Magnolia Warbler 8-23-14 at the swamp
Magnolia Warbler 8-23-14
Magnolia Warbler at the Swamp 8-21-14
This morning (8-21-14) I stumbled across a rare and very early Fall migrant – a Magnolia Warbler. The previous earliest date for this bird in San Diego is September 5. This is an eastern warbler which is considered a vagrant in Southern California.
Blue Grosbeak female with grasshopper ready to be fed to begging juvenile
Western Tanager female-looking. Could be a male. Note a slight amount of red around the beak.
Chipping Sparrow 8-16-14
A fall migrant chipping sparrow showed up at my feeders on 8-16-14. The first migrant sparrow of the Fall.
Other recent sightings follow.
This species, and other Empidonax flycatchers are difficult to distinguish. This might be a more-common Western-wood Pewee, but the color and primary projection look more like a Willow fly.
Blue Grosbeak – female type
Anna’s Hummingbird – adult male
Willow Flycatcher 8-8-14
Fall migration is well under way, with all the expected birds showing up when expected. Above, a willow flycatcher.
Wilson’s warbler, warbling vireo, orange-crowned warbler, lazuli bunting, Nashville warbler, western tanager and black-chinned hummingbird have all shown up. The next few weeks should herald the rest of our western warblers: Townsends, black-throated gray, MacGillvirays, yellow-rumped and hermit. Yellow warblers have been present all summer, likely raised a brood.

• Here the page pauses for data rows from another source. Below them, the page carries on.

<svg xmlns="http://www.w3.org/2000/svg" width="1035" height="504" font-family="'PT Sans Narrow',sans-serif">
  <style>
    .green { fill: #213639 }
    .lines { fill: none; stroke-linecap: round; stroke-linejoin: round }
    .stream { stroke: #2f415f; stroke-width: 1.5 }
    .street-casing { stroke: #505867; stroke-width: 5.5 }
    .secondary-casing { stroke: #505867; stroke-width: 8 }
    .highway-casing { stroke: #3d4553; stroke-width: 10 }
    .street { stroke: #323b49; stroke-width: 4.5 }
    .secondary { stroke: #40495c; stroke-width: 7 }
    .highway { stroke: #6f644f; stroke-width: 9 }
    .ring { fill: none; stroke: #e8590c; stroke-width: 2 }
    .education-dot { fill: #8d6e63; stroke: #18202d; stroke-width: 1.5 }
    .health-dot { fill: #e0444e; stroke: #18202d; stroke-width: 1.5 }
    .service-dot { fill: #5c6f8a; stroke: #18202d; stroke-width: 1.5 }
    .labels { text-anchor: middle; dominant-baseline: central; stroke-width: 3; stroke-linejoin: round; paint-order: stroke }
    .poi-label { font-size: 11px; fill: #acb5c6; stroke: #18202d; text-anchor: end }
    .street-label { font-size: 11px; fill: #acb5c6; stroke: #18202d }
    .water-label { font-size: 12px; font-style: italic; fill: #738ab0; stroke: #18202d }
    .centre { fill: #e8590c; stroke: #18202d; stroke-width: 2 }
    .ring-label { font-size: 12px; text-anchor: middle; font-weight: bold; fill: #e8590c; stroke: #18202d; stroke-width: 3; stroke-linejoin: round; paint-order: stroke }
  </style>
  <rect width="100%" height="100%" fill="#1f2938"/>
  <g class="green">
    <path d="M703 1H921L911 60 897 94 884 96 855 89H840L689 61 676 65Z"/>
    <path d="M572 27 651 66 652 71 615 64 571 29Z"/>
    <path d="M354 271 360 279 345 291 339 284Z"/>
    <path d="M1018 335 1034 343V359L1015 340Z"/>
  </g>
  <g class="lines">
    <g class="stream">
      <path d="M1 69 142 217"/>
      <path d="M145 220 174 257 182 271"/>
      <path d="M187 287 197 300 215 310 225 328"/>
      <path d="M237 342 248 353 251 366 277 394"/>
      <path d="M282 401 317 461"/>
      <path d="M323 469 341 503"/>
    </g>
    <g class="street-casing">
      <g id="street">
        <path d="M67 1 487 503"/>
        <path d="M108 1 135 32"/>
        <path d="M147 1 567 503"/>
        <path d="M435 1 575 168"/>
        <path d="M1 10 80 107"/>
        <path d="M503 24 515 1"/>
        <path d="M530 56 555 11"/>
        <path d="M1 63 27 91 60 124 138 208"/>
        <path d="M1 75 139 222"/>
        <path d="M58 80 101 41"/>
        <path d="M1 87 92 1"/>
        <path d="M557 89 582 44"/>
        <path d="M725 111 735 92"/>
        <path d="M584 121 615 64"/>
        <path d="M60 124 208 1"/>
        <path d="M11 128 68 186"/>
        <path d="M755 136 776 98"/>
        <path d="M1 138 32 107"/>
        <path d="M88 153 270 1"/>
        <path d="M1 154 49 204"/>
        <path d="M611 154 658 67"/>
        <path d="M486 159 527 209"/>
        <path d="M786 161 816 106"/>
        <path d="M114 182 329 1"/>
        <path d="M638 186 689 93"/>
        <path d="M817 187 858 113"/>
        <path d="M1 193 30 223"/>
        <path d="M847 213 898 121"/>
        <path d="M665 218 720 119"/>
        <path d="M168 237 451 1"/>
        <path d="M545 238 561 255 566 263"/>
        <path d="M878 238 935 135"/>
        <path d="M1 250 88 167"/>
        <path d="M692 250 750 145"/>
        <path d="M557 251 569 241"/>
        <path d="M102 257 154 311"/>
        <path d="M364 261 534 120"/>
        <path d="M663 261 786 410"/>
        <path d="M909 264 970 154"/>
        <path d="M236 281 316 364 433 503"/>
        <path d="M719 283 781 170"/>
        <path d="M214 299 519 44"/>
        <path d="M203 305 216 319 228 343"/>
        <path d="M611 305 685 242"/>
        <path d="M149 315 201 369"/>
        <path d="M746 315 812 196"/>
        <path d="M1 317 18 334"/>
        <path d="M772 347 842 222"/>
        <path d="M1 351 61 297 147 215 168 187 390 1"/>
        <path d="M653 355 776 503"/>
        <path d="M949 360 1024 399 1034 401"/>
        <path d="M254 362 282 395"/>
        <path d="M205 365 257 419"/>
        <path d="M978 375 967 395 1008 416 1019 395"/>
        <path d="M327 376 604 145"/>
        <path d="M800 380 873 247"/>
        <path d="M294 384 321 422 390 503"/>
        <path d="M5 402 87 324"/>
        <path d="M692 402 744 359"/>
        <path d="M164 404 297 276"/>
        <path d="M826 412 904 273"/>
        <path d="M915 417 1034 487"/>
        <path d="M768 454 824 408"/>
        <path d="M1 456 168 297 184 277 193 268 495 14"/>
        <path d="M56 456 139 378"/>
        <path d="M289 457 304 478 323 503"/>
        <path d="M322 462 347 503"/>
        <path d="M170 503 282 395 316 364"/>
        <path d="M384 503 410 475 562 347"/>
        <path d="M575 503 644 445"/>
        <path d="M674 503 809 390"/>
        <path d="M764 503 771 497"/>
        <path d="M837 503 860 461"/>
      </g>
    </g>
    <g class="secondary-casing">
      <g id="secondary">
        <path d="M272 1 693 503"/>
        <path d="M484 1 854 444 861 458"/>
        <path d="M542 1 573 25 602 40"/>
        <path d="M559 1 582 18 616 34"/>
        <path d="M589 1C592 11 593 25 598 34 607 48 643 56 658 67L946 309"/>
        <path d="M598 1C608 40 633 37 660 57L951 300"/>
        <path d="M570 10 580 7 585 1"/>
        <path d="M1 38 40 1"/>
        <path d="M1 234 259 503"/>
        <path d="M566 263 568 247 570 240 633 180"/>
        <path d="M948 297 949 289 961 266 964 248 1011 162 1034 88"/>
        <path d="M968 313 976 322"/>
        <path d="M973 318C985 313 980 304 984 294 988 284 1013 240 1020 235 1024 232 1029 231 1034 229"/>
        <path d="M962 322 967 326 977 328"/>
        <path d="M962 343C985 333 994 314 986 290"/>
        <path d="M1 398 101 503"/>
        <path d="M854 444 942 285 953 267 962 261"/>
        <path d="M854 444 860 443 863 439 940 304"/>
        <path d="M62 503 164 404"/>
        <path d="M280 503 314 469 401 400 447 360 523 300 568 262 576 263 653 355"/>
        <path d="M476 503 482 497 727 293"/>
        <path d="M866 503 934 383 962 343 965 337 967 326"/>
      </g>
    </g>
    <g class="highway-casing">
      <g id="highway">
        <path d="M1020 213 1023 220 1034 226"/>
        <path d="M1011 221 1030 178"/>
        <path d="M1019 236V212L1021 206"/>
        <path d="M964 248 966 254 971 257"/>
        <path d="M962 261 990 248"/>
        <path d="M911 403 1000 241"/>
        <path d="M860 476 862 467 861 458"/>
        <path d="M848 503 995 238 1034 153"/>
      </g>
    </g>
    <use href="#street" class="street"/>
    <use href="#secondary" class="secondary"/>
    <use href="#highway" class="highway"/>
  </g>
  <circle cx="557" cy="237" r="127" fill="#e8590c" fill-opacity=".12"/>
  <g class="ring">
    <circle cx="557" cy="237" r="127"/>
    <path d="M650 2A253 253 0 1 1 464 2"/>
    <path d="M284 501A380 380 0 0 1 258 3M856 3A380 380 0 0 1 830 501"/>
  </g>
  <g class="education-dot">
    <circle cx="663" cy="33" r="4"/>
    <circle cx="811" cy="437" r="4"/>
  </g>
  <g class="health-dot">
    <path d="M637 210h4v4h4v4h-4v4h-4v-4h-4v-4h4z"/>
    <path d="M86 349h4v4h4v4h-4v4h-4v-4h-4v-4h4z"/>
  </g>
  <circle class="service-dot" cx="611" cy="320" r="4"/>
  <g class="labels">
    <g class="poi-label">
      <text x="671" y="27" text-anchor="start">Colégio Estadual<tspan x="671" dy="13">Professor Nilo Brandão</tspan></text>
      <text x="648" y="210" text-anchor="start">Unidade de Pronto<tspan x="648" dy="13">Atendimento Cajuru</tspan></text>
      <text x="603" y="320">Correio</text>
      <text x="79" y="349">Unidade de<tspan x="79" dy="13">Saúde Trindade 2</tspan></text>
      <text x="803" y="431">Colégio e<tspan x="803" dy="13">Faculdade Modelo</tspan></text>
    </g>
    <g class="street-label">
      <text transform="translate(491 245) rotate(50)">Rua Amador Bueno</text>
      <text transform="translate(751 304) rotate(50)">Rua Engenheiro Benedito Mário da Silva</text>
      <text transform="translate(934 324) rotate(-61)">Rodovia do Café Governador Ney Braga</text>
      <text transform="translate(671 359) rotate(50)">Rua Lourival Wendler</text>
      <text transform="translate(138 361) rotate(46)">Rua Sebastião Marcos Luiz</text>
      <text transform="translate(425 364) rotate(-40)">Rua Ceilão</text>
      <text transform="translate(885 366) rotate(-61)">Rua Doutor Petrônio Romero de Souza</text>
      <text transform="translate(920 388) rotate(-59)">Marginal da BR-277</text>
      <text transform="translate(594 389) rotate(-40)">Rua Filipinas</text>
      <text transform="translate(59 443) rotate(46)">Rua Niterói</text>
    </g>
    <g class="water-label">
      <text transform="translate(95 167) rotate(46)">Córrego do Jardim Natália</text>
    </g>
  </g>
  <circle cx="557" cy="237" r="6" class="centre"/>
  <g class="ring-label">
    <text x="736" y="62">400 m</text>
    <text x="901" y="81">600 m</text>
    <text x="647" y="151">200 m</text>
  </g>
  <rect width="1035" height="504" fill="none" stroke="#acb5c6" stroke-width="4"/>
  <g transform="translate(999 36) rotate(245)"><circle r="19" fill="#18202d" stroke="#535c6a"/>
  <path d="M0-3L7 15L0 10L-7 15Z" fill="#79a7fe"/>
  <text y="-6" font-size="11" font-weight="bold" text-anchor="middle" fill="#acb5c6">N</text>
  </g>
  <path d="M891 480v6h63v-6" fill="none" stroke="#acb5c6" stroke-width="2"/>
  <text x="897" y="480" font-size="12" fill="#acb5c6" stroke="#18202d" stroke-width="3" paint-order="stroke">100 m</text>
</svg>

Black-chinned Hummingbird 8-8-14
Some of our summer birds will linger for a while. Scott’s and Bullock’s orioles are getting scarce, and adult males seem to have all left. Few, if any adult male hooded orioles remain, while female and juvenile birds are still common. There are still male and female black-headed grosbeaks and blue grosbeaks.
Immature hooded oriole, male 8-8-14
Black Phoebe, 8-8-14
Black Phoebe 8-8-14
The little parakeet showed up on August 2. There is a budgie breeder in town, and this is the third apparent escapee I’ve had at my feeder. The bird seems well integrated into the local flock of house sparrows.

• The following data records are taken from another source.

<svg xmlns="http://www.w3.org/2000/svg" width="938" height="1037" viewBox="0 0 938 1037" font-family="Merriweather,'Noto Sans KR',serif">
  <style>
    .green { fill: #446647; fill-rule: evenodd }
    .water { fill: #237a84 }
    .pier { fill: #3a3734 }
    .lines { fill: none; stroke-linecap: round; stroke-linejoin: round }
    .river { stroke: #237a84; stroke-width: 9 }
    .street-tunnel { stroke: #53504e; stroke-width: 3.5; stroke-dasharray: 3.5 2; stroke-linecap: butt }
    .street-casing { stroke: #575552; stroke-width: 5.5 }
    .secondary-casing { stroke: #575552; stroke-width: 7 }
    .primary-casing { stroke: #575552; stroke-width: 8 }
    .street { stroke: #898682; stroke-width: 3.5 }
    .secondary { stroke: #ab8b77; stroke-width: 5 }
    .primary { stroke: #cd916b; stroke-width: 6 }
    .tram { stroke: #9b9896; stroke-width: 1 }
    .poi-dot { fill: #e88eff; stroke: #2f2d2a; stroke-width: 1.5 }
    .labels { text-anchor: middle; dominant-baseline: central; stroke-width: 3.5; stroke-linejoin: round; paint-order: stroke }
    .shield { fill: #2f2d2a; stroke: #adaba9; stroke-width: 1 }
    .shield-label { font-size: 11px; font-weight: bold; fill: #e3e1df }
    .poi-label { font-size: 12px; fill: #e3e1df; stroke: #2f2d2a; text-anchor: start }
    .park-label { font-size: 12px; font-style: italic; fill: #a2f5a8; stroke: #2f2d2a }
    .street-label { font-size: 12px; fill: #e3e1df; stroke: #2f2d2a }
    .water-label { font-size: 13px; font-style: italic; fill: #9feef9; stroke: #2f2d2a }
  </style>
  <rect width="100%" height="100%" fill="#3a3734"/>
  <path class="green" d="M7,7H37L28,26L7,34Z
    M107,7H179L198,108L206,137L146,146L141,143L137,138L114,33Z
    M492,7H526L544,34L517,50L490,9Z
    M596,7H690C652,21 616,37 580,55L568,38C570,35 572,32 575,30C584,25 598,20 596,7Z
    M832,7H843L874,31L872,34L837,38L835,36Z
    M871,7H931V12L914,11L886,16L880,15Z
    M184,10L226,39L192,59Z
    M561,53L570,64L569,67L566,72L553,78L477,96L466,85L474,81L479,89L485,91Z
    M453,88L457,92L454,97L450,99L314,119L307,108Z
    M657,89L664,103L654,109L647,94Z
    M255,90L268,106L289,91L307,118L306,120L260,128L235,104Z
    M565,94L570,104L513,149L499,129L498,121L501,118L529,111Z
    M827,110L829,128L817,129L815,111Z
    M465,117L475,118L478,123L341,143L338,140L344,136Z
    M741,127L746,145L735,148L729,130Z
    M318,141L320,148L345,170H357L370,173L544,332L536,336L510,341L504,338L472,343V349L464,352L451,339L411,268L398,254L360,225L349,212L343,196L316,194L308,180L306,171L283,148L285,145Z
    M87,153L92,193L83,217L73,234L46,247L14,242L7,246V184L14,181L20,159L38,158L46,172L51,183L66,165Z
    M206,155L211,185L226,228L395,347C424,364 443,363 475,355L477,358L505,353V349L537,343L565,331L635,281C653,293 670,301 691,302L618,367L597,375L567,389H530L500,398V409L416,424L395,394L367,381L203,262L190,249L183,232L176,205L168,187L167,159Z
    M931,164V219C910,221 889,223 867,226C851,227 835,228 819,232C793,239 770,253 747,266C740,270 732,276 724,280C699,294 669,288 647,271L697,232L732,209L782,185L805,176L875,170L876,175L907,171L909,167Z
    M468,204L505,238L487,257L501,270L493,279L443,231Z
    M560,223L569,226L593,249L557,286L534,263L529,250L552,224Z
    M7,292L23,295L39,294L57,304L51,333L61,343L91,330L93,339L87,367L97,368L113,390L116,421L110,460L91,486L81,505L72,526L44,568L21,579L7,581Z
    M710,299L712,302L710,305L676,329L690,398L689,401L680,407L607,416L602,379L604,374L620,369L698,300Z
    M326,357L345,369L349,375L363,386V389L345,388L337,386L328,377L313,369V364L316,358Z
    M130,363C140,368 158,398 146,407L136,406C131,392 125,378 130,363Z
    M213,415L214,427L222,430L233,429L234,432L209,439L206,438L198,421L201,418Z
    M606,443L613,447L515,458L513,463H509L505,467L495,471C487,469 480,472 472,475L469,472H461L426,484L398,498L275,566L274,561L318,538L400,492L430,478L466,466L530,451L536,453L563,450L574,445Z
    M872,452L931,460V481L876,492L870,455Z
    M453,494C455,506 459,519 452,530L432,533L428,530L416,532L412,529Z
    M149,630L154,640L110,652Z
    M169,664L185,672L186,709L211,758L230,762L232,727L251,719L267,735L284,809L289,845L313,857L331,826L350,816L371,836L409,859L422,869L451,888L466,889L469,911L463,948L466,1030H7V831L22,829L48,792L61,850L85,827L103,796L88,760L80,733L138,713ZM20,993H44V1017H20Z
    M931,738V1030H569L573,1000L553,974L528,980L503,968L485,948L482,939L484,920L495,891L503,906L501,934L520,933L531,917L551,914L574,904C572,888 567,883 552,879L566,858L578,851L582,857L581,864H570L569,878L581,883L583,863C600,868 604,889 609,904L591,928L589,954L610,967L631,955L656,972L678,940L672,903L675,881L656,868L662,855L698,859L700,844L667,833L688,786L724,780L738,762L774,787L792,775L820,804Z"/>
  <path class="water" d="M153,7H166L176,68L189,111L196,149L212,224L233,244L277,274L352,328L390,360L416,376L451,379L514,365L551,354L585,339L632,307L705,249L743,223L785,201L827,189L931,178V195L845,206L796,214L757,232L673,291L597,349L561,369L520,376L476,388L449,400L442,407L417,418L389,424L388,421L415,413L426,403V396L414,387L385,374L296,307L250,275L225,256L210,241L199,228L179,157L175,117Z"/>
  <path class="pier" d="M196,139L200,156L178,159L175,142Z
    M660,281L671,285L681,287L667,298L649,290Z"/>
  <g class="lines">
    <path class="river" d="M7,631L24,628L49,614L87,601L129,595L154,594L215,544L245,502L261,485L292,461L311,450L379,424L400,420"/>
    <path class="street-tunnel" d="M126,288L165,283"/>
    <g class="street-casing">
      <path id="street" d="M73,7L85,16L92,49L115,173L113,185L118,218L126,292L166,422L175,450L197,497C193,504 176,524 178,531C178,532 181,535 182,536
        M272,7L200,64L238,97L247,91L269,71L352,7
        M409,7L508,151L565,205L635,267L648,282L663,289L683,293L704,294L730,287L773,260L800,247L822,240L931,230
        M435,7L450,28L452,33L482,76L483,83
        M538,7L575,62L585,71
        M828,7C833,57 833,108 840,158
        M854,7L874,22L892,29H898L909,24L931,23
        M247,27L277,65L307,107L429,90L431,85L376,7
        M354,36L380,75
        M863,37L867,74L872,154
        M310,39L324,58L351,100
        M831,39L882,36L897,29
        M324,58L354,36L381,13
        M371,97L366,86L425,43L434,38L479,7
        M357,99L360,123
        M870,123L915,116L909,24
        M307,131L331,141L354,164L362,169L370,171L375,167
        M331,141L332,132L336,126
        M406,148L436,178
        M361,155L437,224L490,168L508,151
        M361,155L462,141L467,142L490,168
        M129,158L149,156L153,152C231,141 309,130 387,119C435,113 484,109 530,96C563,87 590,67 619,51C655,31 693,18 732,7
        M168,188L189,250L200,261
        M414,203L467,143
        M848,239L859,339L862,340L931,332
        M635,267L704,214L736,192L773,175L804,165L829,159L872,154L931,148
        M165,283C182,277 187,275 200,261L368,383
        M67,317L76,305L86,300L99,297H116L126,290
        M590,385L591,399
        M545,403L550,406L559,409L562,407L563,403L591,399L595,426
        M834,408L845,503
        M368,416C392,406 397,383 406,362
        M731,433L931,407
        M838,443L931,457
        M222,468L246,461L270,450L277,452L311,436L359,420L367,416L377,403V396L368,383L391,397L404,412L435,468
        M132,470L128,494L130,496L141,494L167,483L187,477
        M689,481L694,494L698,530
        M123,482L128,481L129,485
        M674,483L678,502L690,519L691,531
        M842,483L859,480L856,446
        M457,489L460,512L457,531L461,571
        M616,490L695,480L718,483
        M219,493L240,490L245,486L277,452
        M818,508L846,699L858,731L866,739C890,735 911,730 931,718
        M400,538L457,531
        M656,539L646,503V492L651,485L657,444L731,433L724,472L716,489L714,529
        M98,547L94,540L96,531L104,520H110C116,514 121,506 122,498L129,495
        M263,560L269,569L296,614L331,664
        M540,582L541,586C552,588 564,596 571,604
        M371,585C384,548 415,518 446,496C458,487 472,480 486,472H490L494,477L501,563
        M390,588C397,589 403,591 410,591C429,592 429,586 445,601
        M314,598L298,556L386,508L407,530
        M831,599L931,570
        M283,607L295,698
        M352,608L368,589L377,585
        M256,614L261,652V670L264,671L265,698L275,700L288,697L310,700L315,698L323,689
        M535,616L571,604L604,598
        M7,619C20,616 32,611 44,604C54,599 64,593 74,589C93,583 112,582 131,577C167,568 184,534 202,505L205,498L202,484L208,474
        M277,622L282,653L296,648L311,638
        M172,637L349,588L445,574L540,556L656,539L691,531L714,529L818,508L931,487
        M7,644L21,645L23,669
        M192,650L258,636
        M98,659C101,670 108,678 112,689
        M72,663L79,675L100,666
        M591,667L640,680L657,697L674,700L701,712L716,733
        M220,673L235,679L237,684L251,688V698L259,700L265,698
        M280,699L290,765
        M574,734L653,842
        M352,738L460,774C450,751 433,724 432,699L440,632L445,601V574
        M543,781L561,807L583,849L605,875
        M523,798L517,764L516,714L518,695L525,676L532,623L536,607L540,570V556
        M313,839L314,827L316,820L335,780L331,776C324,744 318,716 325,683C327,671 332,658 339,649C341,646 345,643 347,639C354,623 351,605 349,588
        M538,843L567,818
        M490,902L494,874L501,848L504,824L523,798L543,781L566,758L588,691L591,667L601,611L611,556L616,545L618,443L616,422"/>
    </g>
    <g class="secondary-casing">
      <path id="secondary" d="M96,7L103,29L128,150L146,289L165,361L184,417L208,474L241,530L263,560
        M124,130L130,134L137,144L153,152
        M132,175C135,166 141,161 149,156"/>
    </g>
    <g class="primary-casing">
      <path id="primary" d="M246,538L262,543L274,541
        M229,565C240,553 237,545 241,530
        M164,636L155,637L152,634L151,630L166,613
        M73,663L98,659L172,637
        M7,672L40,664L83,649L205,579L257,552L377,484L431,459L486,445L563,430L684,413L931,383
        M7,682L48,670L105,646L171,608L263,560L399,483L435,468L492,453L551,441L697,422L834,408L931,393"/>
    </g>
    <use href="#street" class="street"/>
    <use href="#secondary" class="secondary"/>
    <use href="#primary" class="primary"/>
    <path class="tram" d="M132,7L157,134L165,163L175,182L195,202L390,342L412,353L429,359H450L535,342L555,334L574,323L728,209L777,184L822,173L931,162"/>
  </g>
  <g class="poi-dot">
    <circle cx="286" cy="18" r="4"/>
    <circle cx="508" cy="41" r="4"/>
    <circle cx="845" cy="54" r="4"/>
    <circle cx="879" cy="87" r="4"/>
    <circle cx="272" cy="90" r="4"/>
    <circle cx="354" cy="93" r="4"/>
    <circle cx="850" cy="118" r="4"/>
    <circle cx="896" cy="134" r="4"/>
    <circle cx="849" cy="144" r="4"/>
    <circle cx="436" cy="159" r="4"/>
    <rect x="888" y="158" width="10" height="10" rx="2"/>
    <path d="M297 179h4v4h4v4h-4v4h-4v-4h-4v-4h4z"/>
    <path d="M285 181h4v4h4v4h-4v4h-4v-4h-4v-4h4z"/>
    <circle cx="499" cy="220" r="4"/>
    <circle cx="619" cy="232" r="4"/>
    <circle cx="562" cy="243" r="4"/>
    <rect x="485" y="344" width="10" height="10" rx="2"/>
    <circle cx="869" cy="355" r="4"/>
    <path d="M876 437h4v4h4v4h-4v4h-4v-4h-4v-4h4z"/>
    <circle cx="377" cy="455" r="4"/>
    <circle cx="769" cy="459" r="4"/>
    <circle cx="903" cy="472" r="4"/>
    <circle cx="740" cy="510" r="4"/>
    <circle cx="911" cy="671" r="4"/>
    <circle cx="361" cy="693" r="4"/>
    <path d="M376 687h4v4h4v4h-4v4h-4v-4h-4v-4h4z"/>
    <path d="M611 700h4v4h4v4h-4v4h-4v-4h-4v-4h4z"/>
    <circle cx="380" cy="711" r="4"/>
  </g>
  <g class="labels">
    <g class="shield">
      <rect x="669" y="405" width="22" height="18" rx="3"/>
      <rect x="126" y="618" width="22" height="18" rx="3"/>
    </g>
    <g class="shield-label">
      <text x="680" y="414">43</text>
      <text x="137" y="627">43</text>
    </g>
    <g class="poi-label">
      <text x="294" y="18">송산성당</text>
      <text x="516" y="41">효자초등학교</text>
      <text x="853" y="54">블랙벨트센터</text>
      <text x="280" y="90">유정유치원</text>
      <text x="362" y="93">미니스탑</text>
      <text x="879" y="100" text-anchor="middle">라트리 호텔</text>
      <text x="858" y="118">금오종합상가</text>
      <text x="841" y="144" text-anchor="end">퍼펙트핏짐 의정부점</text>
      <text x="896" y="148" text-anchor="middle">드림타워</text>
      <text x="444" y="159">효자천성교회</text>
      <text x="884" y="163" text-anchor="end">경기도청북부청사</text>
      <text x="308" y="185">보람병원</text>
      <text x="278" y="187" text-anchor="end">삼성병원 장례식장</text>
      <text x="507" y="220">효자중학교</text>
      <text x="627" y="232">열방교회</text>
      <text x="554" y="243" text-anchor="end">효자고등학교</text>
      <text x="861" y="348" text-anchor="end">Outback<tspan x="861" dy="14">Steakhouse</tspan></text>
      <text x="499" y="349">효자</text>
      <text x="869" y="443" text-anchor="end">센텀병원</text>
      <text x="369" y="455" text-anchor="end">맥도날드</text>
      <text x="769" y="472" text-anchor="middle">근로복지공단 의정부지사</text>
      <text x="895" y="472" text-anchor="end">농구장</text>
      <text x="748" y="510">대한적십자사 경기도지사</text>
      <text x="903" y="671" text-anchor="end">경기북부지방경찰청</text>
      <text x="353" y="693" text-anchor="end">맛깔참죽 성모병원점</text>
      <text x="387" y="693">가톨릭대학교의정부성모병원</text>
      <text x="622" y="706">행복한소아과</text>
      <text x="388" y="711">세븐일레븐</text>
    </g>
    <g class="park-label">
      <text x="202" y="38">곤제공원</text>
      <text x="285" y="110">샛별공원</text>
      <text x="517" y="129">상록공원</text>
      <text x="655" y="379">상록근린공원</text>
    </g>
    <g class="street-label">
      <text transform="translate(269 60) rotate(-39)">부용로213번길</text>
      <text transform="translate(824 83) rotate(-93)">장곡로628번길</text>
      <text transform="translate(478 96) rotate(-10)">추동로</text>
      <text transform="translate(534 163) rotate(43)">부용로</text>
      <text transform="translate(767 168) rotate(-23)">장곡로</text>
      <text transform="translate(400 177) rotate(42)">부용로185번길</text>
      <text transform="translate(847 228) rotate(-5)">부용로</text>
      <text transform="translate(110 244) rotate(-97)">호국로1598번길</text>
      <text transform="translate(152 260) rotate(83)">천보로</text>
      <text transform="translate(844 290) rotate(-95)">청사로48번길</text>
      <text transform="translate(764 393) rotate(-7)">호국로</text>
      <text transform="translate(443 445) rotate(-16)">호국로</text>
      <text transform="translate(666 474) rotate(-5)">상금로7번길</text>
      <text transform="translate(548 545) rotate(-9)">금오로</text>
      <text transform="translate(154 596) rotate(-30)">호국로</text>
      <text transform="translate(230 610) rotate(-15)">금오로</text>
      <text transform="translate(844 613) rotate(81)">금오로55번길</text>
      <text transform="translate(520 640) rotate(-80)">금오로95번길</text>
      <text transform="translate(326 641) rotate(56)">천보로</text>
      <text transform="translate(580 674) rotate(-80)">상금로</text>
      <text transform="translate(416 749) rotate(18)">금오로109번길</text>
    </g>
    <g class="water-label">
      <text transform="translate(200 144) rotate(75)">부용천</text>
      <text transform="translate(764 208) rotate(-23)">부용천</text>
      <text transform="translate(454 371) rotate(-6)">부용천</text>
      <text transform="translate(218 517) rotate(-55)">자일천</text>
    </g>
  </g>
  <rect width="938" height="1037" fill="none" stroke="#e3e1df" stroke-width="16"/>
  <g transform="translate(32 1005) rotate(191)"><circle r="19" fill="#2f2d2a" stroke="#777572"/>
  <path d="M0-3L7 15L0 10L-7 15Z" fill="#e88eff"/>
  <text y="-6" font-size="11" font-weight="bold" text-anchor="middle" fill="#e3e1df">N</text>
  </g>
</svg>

Black Vulture 8-3-14. This is only the second record for this species in the county.
Sunday afternoon, after the monsoon had blown out of town, I noticed an odd looking vulture overhead. I grabbed my binoculars and then my camera and got some crappy photos. But they were enough for me to ID a very rare (in San Diego County) black vulture. This species is a close relative of the common turkey vulture, the red-headed brown bird that is often seen sunning itself on utility poles in the early morning.
The main difference between turkey vultures (TVs) and Black vultures (BVs), are that TVs have red heads and a two-toned underwing pattern. BVs have black heads and lack the two-toned appearance. Also, the “fingers” at the ends of the wings on BVs are white or silver.
Alas, the black vulture flew off to the northwest, unlikely to be seen again. But who knows?
Watch the sky.
Black Vulture 8-3-14
Also seen recently……
Pacific-slope Flycatcher 8-4-14
An early migrant flycatcher at the swamp.
Lazuli Bunting 8-4-14
An adult male Lazuli Bunting seen in the “sunflower lot” on the north side of Seely Ave. Another early migrant.
Ash-throated Flycatcher 8-4-14
The ash-throated fly is a common summer resident and breeding species.
A common fall migrant at the swamp, usually seen in pairs or small flocks.